Folha de S. Paulo


Amiga de Andy Warhol, artista mais conhecida da Argentina fala sobre exposição em SP

Há mais de 50 anos, uma acelerada senhora de cabelos lisos e platinados ("o mais claro do mercado, Koleston 100"), grandes óculos escuros e roupas fluorescentes é figura fácil no eixo Buenos Aires-Nova York-Paris.

Embalada por 40 xícaras diárias de café, a artista pop argentina Marta Minujín, 70, não faz mesmo a menor questão de ser discreta. Do gigantismo de suas obras de arte pública aos tresloucados happenings que protagonizou nos anos 1960, tudo é exagerado -nem no recado da secretária eletrônica ela economiza.

"Após o sinal, deixe sua mensagem...", diz, rouca, com forte sotaque portenho. Três gritos precedem o "bip": "ARTE! ARTE! ARTE!".

Na próxima terça, seu mantra ganhará força nos salões da Galeria Pilar (região central). Ali, a artista inaugura sua primeira exposição individual no Brasil, com 20 obras reunidas.

As seis fotos da série "Pagamento da Dívida Externa Argentina com Milho", em tamanho gigante (1 m x 1 m), prometem ser as principais vedetes.

Nas obras, Marta aparece entre caras e bocas com o amigo Andy Warhol (1928-1987), maior ícone da arte pop americana, em cima de espigas empilhadas num estúdio fotográfico.

É de 1985 a ironia do milharal -"o ouro latinoamericano". "Mas segue atual! A dívida é cada dia pior! É horrível! Uma vergonha!", diz à sãopaulo.

MUITO LOUCOS

A dupla se conheceu em 1966, num daqueles raros casos de amor à primeira vista. "Vivíamos intimamente juntos", conta Marta --que é casada há mais de cinco décadas com um economista argentino.

De braços dados, o amigo pop a levava a "todas as festas possíveis".

"Eram sempre geniais, com todo mundo invariavelmente muito louco."

Nesse clima, circulavam pelo submundo nova-iorquino ao lado de figuras como o surrealista Salvador Dalí (1904-1989), o poeta maldito Allen Ginsberg (1926-1997) e o guru hippie Timothy Leary (1920-1996), que foi expulso de Harvard depois de dar LSD a seus estudantes de psicologia.

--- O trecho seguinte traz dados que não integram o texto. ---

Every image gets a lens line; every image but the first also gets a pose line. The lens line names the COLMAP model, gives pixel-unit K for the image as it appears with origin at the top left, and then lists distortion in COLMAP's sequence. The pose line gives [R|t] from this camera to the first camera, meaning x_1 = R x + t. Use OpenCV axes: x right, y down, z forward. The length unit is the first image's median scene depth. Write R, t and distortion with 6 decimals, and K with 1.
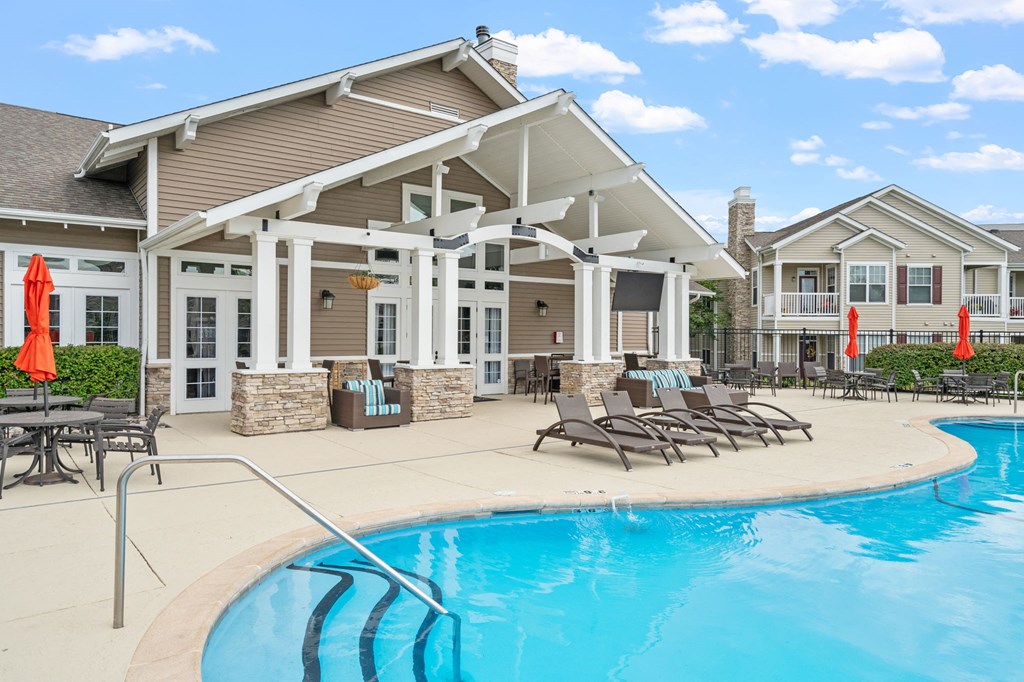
lens RADIAL K [[671.4, 0, 515.3], [0, 671.4, 332.2], [0, 0, 1]] dist [0.002032, 0.000322]
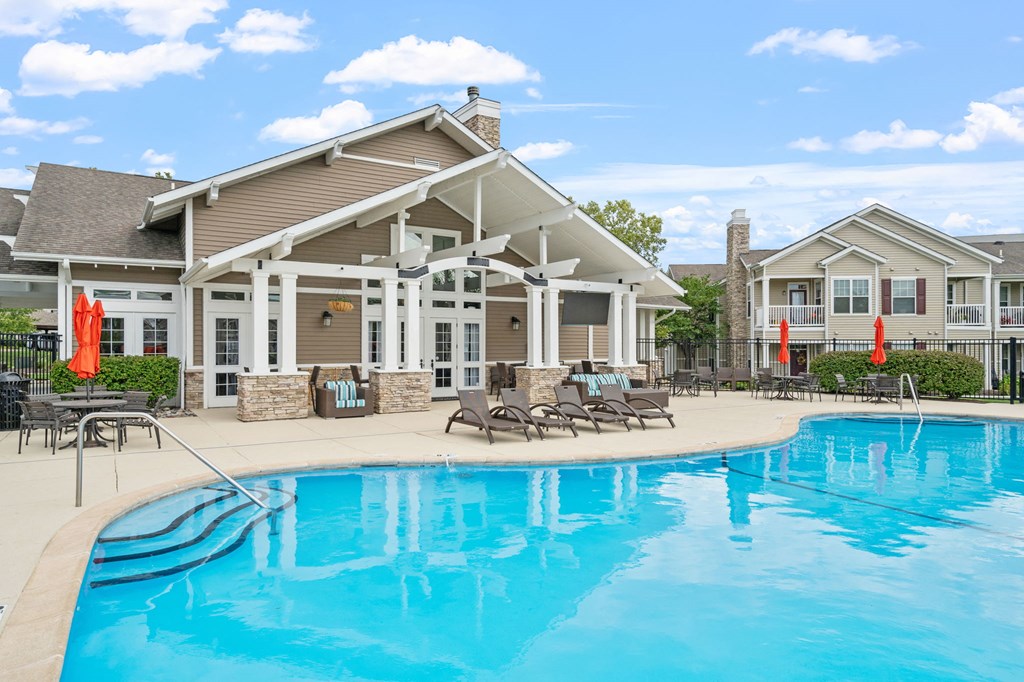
lens RADIAL K [[630.0, 0, 512.0], [0, 630.0, 341.0], [0, 0, 1]] dist [0.001131, 0.000319]
pose [[0.994624, -0.008652, -0.103190, 0.180656], [0.008110, 0.999951, -0.005675, 0.002741], [0.103234, 0.004808, 0.994645, -0.138068]]
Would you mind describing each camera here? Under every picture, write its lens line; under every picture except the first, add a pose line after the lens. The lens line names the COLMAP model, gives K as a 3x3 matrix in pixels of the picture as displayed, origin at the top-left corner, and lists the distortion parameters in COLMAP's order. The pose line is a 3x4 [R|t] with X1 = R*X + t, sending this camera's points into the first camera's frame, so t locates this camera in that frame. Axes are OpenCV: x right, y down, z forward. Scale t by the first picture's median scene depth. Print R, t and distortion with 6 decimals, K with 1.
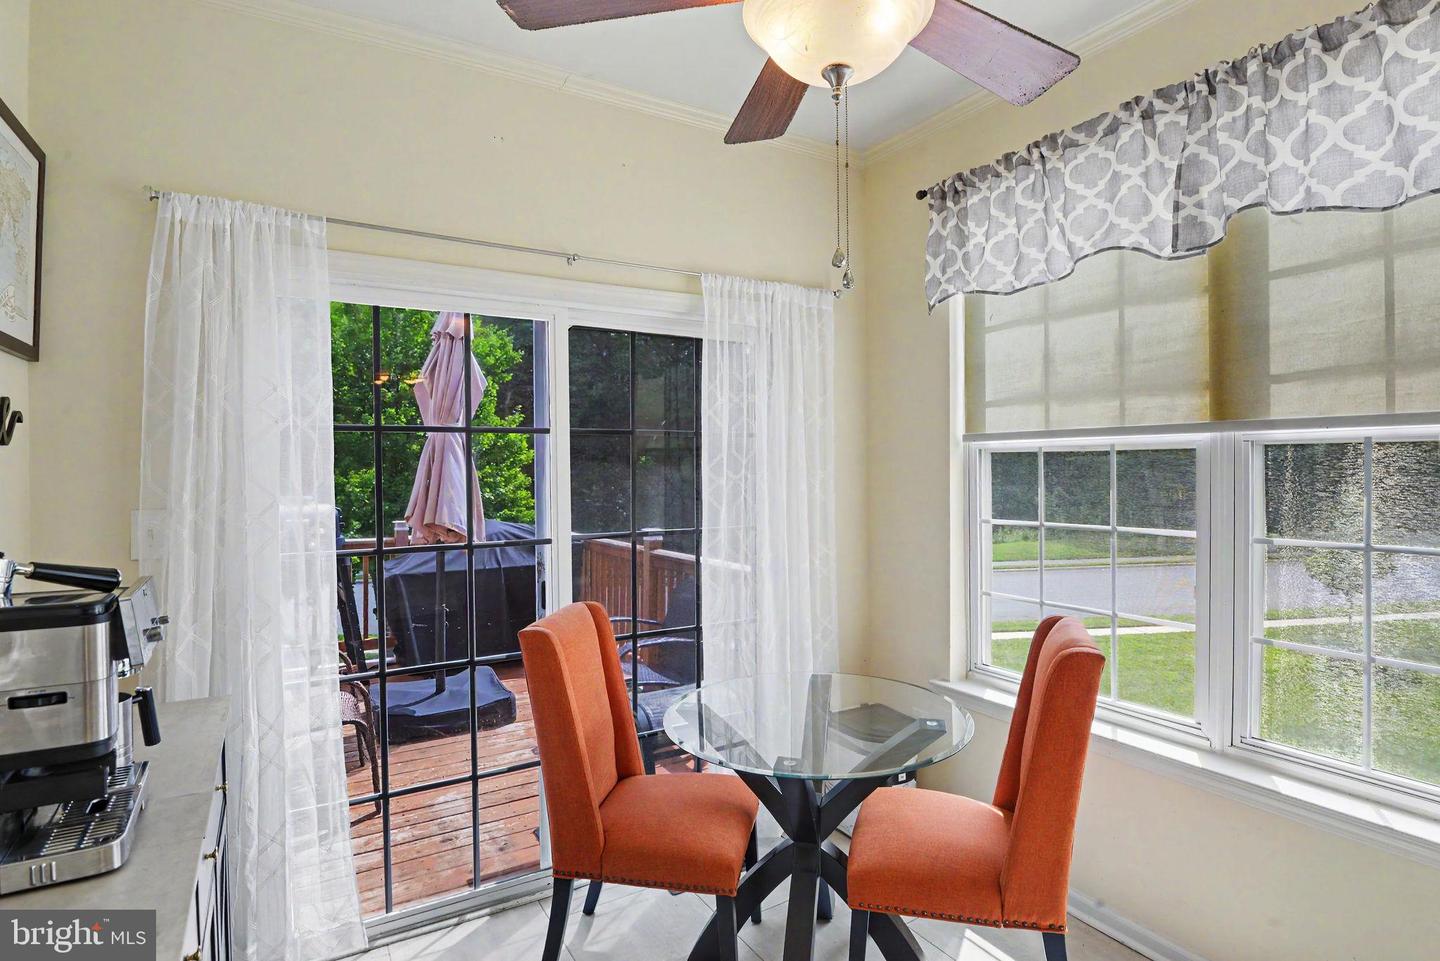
lens RADIAL K [[722.8, 0, 721.4], [0, 722.8, 479.9], [0, 0, 1]] dist [-0.027283, -0.001904]
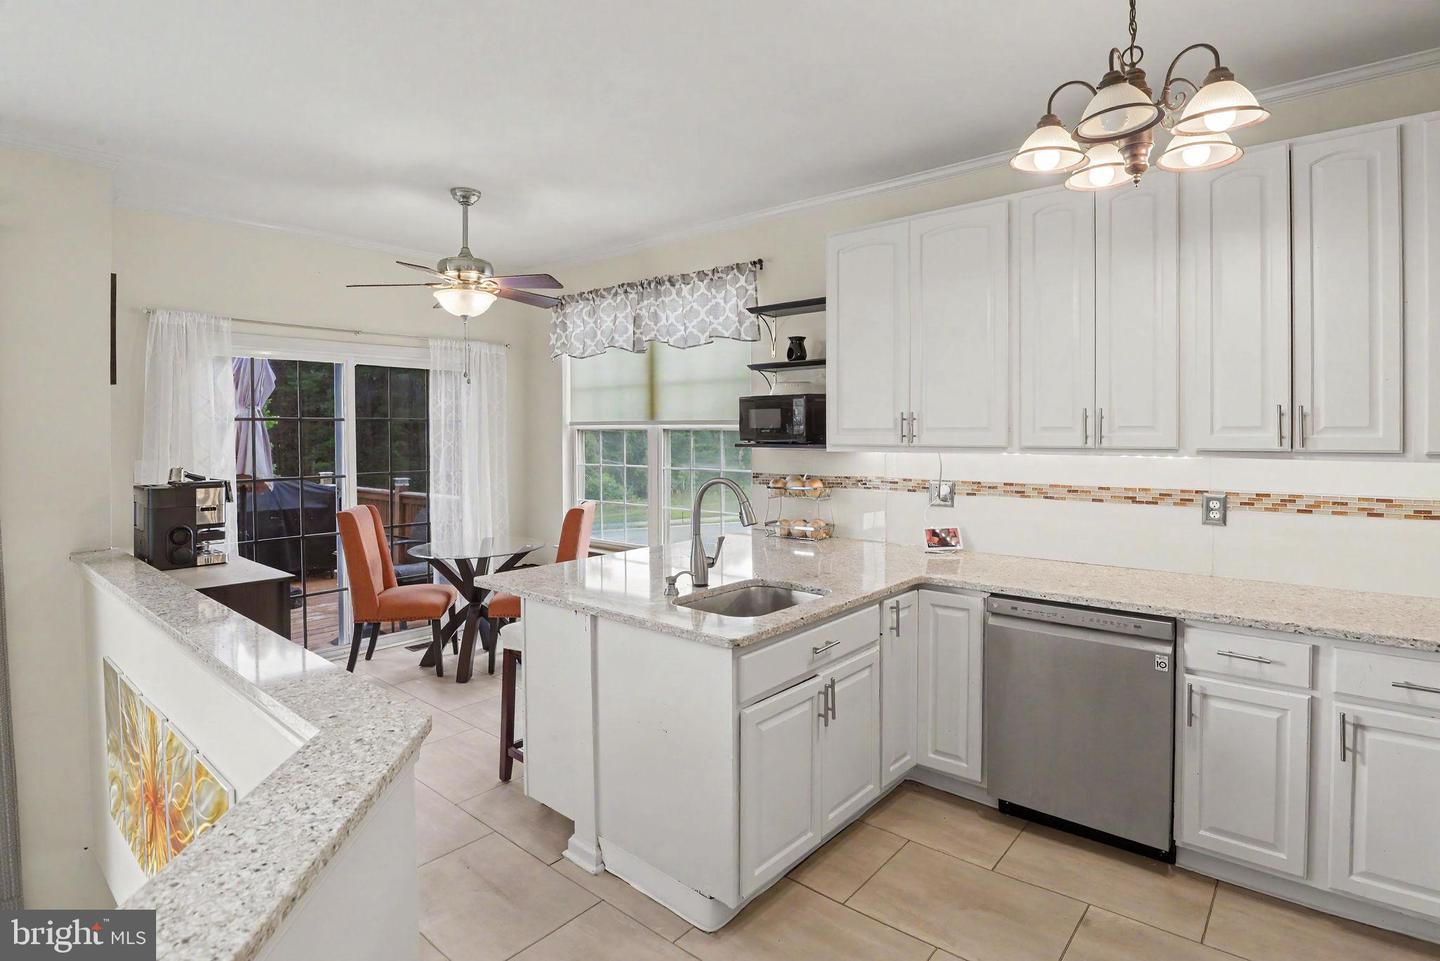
lens RADIAL K [[722.8, 0, 732.4], [0, 722.8, 449.4], [0, 0, 1]] dist [-0.027283, -0.001904]
pose [[0.943388, -0.002991, 0.331677, 0.111051], [0.000840, 0.999978, 0.006628, 0.000938], [-0.331690, -0.005974, 0.943370, -1.204259]]
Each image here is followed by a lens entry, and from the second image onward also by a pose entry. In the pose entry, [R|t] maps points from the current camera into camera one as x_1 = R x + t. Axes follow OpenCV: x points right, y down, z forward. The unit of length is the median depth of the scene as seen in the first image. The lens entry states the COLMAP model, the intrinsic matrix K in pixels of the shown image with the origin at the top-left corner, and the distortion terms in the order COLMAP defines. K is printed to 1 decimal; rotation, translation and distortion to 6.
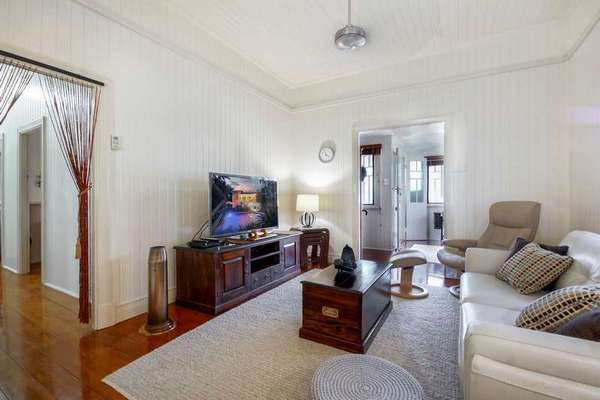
lens RADIAL K [[269.2, 0, 300.5], [0, 269.2, 204.0], [0, 0, 1]] dist [0.002545, 0.000435]
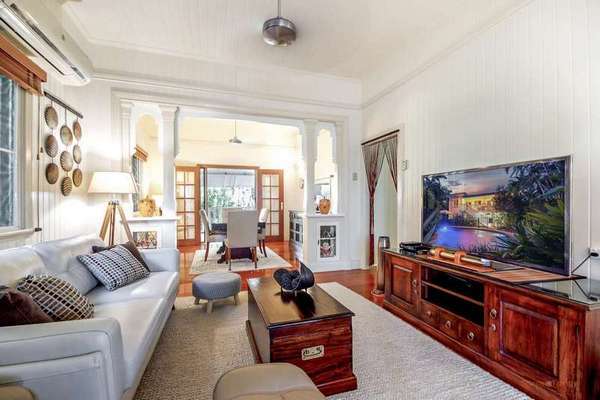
lens RADIAL K [[269.2, 0, 300.5], [0, 269.2, 204.0], [0, 0, 1]] dist [0.002545, 0.000435]
pose [[-0.611133, -0.005803, -0.791507, 0.524730], [0.010646, 0.999822, -0.015549, -0.017391], [0.791456, -0.017929, -0.610963, 1.101113]]
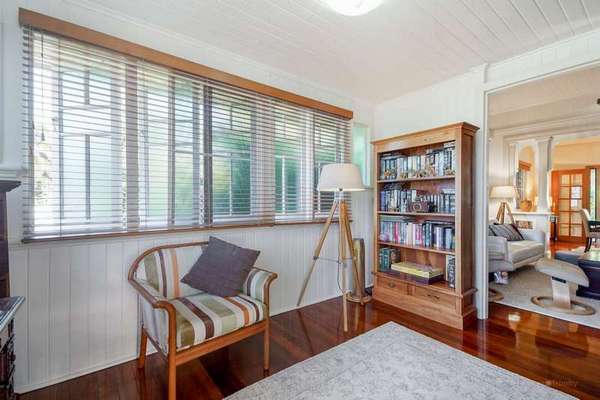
lens RADIAL K [[269.2, 0, 300.5], [0, 269.2, 204.0], [0, 0, 1]] dist [0.002545, 0.000435]
pose [[-0.944503, -0.016730, 0.328077, 0.840822], [-0.020268, 0.999767, -0.007366, 0.003700], [-0.327878, -0.013607, -0.944622, 2.062961]]
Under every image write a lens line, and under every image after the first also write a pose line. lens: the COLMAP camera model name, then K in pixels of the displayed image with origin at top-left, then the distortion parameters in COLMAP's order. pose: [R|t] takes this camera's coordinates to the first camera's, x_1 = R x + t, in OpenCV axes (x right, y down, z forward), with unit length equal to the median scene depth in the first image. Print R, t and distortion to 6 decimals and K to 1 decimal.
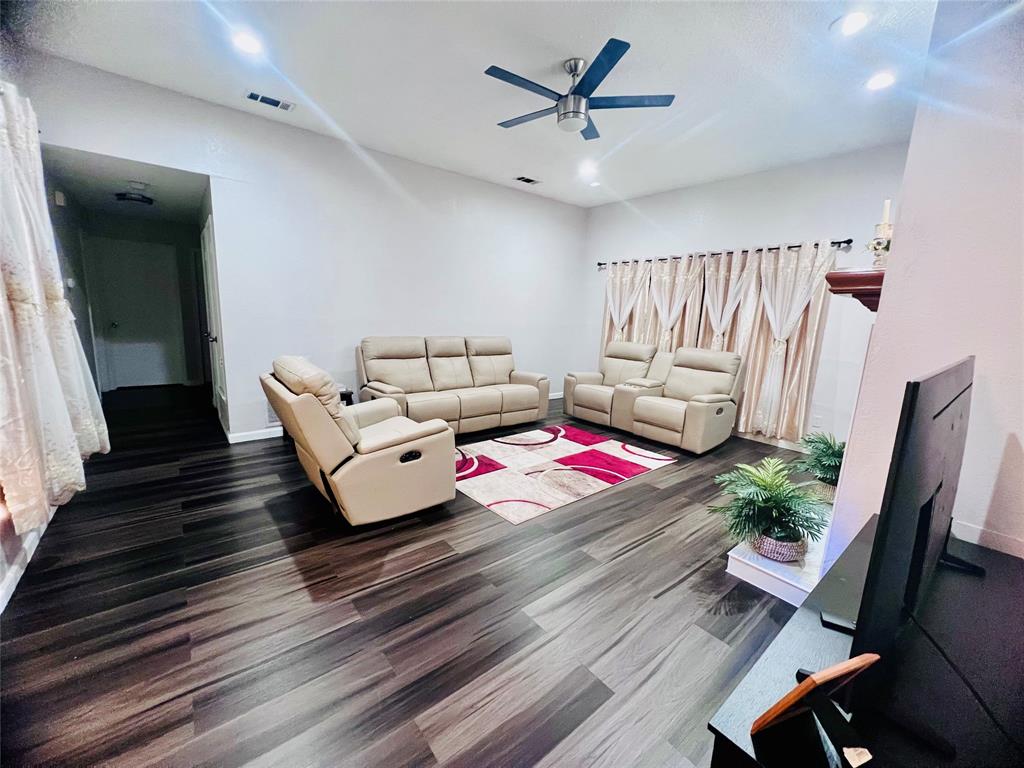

"Nova York ficou sem graça depois que Andy morreu", afirma.

OBRAS MONUMENTAIS

Animada com a nova exposição, a setentona conta que esteve diversas vezes em São Paulo. Mas lamenta: "Não lembro de nada, nada, nada".

A primeira vez foi em 1977. Com a performance "Repollos", inaugurou, no Museu de Arte Contemporânea da USP, o que chamaria depois de "arte agrícola". Na ocasião, 20 repolhos foram assinados e entregues aos visitantes como obras de arte.

Folhagens à parte, foram os trabalhos em tamanho GG que a tornaram conhecida -hoje suas obras estão em coleções de brasileiros, italianos e franceses, e no acervo de museus como o Guggenheim, de Nova York.

Em 1978, para a 1ª Bienal Latino-americana de SP, trouxe uma réplica em tamanho real (74 metros) do monumento mais conhecido de Buenos Aires --só que oco e horizontal. No ano seguinte, refez o espigão em sua terra natal --dessa vez na vertical, mas revestido por 10 mil panetones (devidamente devorados por pedestres).

Em 1983, também na capital argentina, aproveitou o fim da ditadura para criar um imenso Partenon (templo grego) recoberto por 20 mil livros, até então proibidos pelo regime. Todos igualmente repartidos entre o povo.

Seu maior trabalho, ela promete, será também o último. Ao vivo por televisão e internet, ela pretende tomar cianureto enquanto põe fogo em suas esculturas. "Eu e minha arte vamos virar cinzas coloridas", diz. "Mas não agora, estou muito ocupada."